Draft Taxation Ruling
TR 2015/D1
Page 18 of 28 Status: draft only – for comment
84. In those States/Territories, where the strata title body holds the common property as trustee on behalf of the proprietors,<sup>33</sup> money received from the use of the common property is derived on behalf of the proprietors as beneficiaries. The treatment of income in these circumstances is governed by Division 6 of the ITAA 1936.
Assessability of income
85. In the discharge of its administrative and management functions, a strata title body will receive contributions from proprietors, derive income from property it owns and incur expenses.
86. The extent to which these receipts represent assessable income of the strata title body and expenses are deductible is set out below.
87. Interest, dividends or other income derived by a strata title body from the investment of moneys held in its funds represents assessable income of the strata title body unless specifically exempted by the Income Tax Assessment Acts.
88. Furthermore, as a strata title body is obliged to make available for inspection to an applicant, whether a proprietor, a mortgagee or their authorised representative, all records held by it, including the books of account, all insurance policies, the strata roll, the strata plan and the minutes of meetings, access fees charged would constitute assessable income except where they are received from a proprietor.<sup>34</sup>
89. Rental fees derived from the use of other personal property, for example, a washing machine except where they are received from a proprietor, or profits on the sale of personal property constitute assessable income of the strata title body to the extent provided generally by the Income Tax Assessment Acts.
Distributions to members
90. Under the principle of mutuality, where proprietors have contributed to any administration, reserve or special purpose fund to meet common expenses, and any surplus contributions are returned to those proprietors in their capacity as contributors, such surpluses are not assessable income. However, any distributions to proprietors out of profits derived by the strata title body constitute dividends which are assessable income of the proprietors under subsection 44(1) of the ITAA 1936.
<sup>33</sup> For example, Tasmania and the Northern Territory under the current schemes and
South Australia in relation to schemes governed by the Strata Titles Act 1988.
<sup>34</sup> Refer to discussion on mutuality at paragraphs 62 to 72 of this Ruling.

::::

**Brief:** Transcribe exactly the line containing "South Australia in" along with all later lines of the material, through its last line. Add nothing.

**Answer to this problem:**
South Australia in relation to schemes governed by the Strata Titles Act 1988.
<sup>34</sup> Refer to discussion on mutuality at paragraphs 62 to 72 of this Ruling.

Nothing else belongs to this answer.